Rows from a dataset
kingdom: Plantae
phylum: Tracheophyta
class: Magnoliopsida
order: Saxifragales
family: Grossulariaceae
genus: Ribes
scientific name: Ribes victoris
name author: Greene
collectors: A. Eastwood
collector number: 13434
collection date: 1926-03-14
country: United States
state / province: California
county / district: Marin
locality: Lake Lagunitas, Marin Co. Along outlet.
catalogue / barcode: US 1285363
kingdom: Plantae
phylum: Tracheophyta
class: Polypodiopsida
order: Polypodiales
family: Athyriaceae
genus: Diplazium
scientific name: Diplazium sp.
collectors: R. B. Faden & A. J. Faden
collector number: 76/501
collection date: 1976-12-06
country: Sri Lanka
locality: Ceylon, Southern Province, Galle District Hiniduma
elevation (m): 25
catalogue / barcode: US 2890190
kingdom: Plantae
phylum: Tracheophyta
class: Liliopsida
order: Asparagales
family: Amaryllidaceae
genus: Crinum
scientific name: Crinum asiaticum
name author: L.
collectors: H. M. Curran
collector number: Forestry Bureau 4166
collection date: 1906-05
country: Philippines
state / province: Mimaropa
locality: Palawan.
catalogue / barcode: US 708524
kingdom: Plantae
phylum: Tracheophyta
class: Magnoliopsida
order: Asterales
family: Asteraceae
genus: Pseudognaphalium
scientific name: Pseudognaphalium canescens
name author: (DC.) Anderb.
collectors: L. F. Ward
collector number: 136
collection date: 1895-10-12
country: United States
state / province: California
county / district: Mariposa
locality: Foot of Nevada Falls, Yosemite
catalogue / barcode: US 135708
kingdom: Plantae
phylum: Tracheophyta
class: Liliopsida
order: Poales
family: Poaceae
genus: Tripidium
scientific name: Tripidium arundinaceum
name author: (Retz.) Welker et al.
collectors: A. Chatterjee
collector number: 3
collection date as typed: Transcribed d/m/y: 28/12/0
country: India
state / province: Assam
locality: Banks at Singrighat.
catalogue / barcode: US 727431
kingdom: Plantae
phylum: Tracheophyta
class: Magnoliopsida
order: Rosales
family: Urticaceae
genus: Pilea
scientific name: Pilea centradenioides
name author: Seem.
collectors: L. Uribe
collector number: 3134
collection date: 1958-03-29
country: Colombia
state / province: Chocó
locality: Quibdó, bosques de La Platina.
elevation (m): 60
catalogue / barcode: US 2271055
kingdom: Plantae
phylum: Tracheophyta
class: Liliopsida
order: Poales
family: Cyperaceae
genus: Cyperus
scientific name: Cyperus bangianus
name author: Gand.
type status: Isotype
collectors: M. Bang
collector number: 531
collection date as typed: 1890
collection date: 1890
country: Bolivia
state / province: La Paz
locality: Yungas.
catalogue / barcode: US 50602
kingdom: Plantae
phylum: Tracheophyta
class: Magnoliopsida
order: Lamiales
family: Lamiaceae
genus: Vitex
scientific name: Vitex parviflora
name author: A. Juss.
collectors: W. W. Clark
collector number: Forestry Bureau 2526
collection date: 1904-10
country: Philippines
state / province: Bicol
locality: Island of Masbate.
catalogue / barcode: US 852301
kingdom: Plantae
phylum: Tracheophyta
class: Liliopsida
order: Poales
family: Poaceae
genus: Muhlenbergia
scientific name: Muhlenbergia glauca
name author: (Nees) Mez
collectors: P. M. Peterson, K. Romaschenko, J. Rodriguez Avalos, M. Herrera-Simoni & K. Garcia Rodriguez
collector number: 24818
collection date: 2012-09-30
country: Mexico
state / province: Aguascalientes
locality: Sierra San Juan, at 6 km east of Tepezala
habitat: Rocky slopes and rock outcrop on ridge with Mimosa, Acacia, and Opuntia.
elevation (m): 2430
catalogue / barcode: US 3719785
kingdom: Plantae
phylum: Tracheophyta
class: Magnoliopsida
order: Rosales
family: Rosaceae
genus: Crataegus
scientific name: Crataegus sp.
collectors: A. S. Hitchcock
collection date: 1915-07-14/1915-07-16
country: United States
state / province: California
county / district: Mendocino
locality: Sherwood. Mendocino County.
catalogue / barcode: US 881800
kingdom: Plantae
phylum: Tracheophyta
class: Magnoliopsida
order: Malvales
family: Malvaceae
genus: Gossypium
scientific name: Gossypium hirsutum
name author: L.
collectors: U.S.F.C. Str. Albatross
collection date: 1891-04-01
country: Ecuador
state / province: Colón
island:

**Set problem:** Rewrite the items above, changing each occurrence of "collectors" to "collected by" and leaving everything else untouched.

**Result:**
kingdom: Plantae
phylum: Tracheophyta
class: Magnoliopsida
order: Saxifragales
family: Grossulariaceae
genus: Ribes
scientific name: Ribes victoris
name author: Greene
collected by: A. Eastwood
collector number: 13434
collection date: 1926-03-14
country: United States
state / province: California
county / district: Marin
locality: Lake Lagunitas, Marin Co. Along outlet.
catalogue / barcode: US 1285363
kingdom: Plantae
phylum: Tracheophyta
class: Polypodiopsida
order: Polypodiales
family: Athyriaceae
genus: Diplazium
scientific name: Diplazium sp.
collected by: R. B. Faden & A. J. Faden
collector number: 76/501
collection date: 1976-12-06
country: Sri Lanka
locality: Ceylon, Southern Province, Galle District Hiniduma
elevation (m): 25
catalogue / barcode: US 2890190
kingdom: Plantae
phylum: Tracheophyta
class: Liliopsida
order: Asparagales
family: Amaryllidaceae
genus: Crinum
scientific name: Crinum asiaticum
name author: L.
collected by: H. M. Curran
collector number: Forestry Bureau 4166
collection date: 1906-05
country: Philippines
state / province: Mimaropa
locality: Palawan.
catalogue / barcode: US 708524
kingdom: Plantae
phylum: Tracheophyta
class: Magnoliopsida
order: Asterales
family: Asteraceae
genus: Pseudognaphalium
scientific name: Pseudognaphalium canescens
name author: (DC.) Anderb.
collected by: L. F. Ward
collector number: 136
collection date: 1895-10-12
country: United States
state / province: California
county / district: Mariposa
locality: Foot of Nevada Falls, Yosemite
catalogue / barcode: US 135708
kingdom: Plantae
phylum: Tracheophyta
class: Liliopsida
order: Poales
family: Poaceae
genus: Tripidium
scientific name: Tripidium arundinaceum
name author: (Retz.) Welker et al.
collected by: A. Chatterjee
collector number: 3
collection date as typed: Transcribed d/m/y: 28/12/0
country: India
state / province: Assam
locality: Banks at Singrighat.
catalogue / barcode: US 727431
kingdom: Plantae
phylum: Tracheophyta
class: Magnoliopsida
order: Rosales
family: Urticaceae
genus: Pilea
scientific name: Pilea centradenioides
name author: Seem.
collected by: L. Uribe
collector number: 3134
collection date: 1958-03-29
country: Colombia
state / province: Chocó
locality: Quibdó, bosques de La Platina.
elevation (m): 60
catalogue / barcode: US 2271055
kingdom: Plantae
phylum: Tracheophyta
class: Liliopsida
order: Poales
family: Cyperaceae
genus: Cyperus
scientific name: Cyperus bangianus
name author: Gand.
type status: Isotype
collected by: M. Bang
collector number: 531
collection date as typed: 1890
collection date: 1890
country: Bolivia
state / province: La Paz
locality: Yungas.
catalogue / barcode: US 50602
kingdom: Plantae
phylum: Tracheophyta
class: Magnoliopsida
order: Lamiales
family: Lamiaceae
genus: Vitex
scientific name: Vitex parviflora
name author: A. Juss.
collected by: W. W. Clark
collector number: Forestry Bureau 2526
collection date: 1904-10
country: Philippines
state / province: Bicol
locality: Island of Masbate.
catalogue / barcode: US 852301
kingdom: Plantae
phylum: Tracheophyta
class: Liliopsida
order: Poales
family: Poaceae
genus: Muhlenbergia
scientific name: Muhlenbergia glauca
name author: (Nees) Mez
collected by: P. M. Peterson, K. Romaschenko, J. Rodriguez Avalos, M. Herrera-Simoni & K. Garcia Rodriguez
collector number: 24818
collection date: 2012-09-30
country: Mexico
state / province: Aguascalientes
locality: Sierra San Juan, at 6 km east of Tepezala
habitat: Rocky slopes and rock outcrop on ridge with Mimosa, Acacia, and Opuntia.
elevation (m): 2430
catalogue / barcode: US 3719785
kingdom: Plantae
phylum: Tracheophyta
class: Magnoliopsida
order: Rosales
family: Rosaceae
genus: Crataegus
scientific name: Crataegus sp.
collected by: A. S. Hitchcock
collection date: 1915-07-14/1915-07-16
country: United States
state / province: California
county / district: Mendocino
locality: Sherwood. Mendocino County.
catalogue / barcode: US 881800
kingdom: Plantae
phylum: Tracheophyta
class: Magnoliopsida
order: Malvales
family: Malvaceae
genus: Gossypium
scientific name: Gossypium hirsutum
name author: L.
collected by: U.S.F.C. Str. Albatross
collection date: 1891-04-01
country: Ecuador
state / province: Colón
island:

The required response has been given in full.